[Extracted text]
■ ■ ■ ■

In re Heller

23 A.D.3d 61, 800 N.Y.S.2d 207, 2005 N.Y. App. Div. LEXIS 8606
CourtAppellate Division of the Supreme Court of the State of New York
DecidedAugust 15, 2005
StatusPublished
Cited by6 cases

This text of 23 A.D.3d 61 (In re Heller) is published on Counsel Stack Legal Research, covering Appellate Division of the Supreme Court of the State of New York primary law. Counsel Stack provides free access to over 12 million legal documents including statutes, case law, regulations, and constitutions.

Bluebook
In re Heller, 23 A.D.3d 61, 800 N.Y.S.2d 207, 2005 N.Y. App. Div. LEXIS 8606 (N.Y. Ct. App. 2005).

Opinion

OPINION OF THE COURT

Spolzino, J.

This appeal presents two novel issues with respect to the uni-trust provisions of the Estates Powers and Trusts Law (see EPTL 11-2.4), which became effective on January 1, 2002. These changes to New York trust law, which have been characterized by one learned commentator as “sweeping” (Turano, Practice Commentaries, McKinney’s Cons Laws of NY, Book 17B, EPTL 11-2.4, 2005 Pocket Part, at 39), permit a trustee, upon electing unitrust status, to pay to the income beneficiary each year an amount equal to four percent of the value of the trust principal, regardless of the income that the trust has actually earned. The [63]*63first issue presented is whether a trustee who is also a remainderman, and, therefore, stands to benefit in his or her personal capacity from the choice to pay a fixed percentage of trust assets to the income beneficiary, may elect unitrust status. The second issue is whether the election may be made retroactively.

■ ■ ■ ■

[Assigned task] Pick up the In re Heller opinion on unitrust elections after its last sentence and continue writing it. The items that come next have no connection to the In re Heller opinion.

■ ■ ■ ■

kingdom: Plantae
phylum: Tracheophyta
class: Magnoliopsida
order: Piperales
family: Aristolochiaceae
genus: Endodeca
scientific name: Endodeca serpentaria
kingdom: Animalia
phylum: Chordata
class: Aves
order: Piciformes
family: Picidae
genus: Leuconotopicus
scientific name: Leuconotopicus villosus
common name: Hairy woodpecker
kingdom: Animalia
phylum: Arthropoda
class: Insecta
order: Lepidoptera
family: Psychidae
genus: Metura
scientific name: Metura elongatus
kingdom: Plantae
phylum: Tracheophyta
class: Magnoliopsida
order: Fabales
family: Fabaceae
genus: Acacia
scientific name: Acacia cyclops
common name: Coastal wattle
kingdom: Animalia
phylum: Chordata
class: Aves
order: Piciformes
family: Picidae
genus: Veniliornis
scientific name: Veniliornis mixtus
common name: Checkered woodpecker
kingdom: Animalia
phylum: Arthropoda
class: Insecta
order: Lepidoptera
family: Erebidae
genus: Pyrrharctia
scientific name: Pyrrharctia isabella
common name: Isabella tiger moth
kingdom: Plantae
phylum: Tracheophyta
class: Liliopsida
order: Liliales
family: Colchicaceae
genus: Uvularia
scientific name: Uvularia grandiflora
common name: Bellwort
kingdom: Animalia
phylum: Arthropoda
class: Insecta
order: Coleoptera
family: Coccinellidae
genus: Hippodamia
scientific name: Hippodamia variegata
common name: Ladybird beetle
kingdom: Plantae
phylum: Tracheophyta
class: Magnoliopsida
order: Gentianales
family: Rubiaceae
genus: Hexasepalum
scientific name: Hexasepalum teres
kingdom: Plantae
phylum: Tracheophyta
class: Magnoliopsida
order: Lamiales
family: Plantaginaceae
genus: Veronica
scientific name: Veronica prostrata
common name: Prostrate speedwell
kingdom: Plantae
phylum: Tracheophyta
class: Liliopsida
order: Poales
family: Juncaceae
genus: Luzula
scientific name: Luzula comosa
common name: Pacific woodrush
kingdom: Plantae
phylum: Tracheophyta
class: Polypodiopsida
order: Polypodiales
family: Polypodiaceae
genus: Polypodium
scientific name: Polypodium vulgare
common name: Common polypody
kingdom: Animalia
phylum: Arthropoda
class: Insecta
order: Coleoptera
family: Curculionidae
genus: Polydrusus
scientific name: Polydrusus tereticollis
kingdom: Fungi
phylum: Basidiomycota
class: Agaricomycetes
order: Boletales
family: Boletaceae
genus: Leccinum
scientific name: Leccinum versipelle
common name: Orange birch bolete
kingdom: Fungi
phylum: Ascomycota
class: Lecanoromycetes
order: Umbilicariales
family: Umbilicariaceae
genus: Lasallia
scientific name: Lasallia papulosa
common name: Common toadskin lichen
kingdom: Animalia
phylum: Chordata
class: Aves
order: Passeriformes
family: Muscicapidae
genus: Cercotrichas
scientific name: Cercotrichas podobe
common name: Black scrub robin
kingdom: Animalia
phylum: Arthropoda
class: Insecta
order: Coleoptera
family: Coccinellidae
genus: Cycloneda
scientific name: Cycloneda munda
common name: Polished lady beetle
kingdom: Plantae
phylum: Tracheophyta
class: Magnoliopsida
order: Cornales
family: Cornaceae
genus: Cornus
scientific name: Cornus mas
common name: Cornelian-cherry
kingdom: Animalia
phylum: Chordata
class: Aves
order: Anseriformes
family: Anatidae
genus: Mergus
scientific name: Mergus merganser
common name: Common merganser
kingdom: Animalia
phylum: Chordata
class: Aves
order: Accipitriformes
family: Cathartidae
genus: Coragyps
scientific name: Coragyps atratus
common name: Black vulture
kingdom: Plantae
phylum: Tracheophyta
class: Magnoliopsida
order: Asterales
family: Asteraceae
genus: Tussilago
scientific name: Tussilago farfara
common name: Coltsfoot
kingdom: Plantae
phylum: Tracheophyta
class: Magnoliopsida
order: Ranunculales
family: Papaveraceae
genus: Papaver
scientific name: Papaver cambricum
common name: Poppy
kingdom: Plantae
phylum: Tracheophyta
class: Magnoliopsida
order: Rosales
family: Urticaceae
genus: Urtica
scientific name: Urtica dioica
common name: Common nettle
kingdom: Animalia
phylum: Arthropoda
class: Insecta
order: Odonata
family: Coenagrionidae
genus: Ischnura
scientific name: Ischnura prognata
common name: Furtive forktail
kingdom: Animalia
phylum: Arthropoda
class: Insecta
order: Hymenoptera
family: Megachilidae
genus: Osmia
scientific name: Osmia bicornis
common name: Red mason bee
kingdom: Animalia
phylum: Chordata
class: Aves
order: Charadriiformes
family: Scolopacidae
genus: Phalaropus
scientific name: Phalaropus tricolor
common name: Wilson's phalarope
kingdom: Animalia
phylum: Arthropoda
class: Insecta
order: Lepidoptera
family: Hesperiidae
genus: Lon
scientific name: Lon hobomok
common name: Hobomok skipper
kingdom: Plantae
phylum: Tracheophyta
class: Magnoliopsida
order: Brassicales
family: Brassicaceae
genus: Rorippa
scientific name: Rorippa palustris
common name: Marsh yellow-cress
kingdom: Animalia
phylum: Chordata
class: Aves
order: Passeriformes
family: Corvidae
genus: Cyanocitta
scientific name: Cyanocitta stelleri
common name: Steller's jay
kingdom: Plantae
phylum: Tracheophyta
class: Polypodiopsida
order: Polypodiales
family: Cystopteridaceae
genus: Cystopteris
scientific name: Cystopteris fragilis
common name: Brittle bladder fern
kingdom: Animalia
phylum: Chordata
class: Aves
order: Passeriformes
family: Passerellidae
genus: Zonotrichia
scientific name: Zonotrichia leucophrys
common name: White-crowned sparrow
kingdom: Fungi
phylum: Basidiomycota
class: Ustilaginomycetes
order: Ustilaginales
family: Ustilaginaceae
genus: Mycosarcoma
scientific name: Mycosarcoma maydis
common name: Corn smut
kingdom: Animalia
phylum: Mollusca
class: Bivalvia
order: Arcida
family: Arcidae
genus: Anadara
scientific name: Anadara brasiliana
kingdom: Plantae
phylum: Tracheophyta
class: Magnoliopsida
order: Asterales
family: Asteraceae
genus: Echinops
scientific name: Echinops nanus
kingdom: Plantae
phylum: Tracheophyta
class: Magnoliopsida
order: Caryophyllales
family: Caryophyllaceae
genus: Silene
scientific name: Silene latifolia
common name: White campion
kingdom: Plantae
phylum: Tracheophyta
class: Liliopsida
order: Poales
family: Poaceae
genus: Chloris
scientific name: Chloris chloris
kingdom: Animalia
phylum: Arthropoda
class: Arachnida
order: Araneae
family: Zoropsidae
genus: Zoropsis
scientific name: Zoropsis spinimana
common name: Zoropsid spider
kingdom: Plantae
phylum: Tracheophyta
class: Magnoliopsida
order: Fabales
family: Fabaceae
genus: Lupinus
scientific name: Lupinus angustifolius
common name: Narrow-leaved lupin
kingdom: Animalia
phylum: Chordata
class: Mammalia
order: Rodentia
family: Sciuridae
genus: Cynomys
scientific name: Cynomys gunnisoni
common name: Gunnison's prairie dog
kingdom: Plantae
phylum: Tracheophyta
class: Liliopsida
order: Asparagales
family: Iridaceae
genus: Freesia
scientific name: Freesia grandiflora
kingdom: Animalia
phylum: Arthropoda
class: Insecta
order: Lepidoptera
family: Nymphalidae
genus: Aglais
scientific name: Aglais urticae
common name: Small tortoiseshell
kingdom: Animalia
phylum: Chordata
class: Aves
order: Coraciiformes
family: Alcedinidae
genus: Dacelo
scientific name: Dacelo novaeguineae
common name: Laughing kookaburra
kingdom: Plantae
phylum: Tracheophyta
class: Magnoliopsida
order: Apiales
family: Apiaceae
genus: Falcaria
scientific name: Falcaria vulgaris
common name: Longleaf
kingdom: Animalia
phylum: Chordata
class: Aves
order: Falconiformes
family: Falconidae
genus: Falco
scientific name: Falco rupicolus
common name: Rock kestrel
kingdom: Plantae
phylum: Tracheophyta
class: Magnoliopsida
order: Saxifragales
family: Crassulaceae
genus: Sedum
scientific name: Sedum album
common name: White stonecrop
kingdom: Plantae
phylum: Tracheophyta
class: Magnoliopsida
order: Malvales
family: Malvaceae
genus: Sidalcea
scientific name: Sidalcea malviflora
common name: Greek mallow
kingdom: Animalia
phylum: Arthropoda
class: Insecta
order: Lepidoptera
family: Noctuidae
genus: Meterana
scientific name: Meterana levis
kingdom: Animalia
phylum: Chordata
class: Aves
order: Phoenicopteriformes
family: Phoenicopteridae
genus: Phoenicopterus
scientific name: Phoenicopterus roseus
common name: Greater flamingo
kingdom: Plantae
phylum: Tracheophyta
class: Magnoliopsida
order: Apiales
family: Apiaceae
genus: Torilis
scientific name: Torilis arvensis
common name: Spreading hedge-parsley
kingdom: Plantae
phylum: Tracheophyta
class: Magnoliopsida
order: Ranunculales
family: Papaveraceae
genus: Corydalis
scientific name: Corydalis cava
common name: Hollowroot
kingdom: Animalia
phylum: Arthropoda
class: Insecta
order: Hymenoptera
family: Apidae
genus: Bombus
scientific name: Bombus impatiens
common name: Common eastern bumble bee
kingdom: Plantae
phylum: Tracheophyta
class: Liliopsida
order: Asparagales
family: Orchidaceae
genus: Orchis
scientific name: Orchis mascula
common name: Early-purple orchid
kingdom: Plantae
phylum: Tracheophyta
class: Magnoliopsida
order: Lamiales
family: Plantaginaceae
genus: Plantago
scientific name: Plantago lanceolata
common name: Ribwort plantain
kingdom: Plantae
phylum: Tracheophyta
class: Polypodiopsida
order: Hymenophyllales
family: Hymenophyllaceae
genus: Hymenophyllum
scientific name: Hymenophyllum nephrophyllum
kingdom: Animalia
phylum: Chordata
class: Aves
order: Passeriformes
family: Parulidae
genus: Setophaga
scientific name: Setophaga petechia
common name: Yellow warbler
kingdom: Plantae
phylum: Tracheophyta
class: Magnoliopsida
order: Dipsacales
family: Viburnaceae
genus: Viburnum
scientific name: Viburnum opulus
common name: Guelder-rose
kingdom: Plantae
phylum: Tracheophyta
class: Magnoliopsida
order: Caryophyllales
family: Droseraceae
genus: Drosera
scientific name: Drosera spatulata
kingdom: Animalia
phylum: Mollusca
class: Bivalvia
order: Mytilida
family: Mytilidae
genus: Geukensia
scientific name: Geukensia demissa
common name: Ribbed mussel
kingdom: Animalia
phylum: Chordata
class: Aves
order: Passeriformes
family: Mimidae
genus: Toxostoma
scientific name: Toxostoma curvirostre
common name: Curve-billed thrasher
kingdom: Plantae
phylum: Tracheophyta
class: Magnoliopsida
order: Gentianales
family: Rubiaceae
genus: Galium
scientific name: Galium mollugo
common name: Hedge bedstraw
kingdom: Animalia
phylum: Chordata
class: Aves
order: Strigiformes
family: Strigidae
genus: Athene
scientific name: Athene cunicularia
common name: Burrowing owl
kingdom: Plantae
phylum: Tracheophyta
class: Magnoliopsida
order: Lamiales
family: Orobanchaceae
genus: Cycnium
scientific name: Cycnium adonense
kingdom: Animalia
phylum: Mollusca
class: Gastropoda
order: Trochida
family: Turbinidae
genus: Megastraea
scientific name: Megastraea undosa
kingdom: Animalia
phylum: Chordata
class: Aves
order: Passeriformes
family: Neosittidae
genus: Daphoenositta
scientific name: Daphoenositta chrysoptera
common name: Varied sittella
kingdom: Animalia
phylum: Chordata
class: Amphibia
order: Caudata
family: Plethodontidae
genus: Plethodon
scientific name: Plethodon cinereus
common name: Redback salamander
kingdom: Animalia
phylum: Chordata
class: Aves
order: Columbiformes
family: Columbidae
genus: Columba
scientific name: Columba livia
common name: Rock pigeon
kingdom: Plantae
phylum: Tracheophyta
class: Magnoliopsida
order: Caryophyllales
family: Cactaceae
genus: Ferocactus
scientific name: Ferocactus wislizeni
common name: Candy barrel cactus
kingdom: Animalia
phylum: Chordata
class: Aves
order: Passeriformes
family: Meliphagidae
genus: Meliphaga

■ ■ ■ ■

[Task answer]
Because the statute imposes no impediment to an election by an interested trustee and to permit such an election would not be inconsistent, per se, with the applicable common-law limitations on the conduct of fiduciaries, we affirm the order of the Surrogate’s Court insofar as it denied that branch of the petitioner’s motion which was for summary judgment annulling the election. We disagree with the Surrogate’s determination, however, that the election may not be made retroactively.

These issues arise in connection with a testamentary trust created by Jacob Heller (hereinafter Jacob) in 1984. The trustees of the trust are Jacob’s two sons, Herbert M. Heller and Alan J. Heller (hereinafter the trustees). The trustees each hold a 20% interest in the remainder of the trust. The balance of the remainder interest is held in equal shares by their sisters, Suzanne Heller and Faith Willinger. The income beneficiary of the trust is their stepmother, Bertha Heller (hereinafter Bertha), who is the mother of the petitioner, her attorney-in-fact.

In February 2003 the trustees elected to treat the trust as a unitrust, retroactively to January 1, 2002. As a result of the trustees’ election, Bertha will no longer receive any portion of the annual trust income in excess of four percent of the value of the trust’s principal. Before the election, the trust had been paying Bertha its actual annual income, in the amount of approximately $190,000. After the election, the income she received was reduced to approximately $70,000 per year.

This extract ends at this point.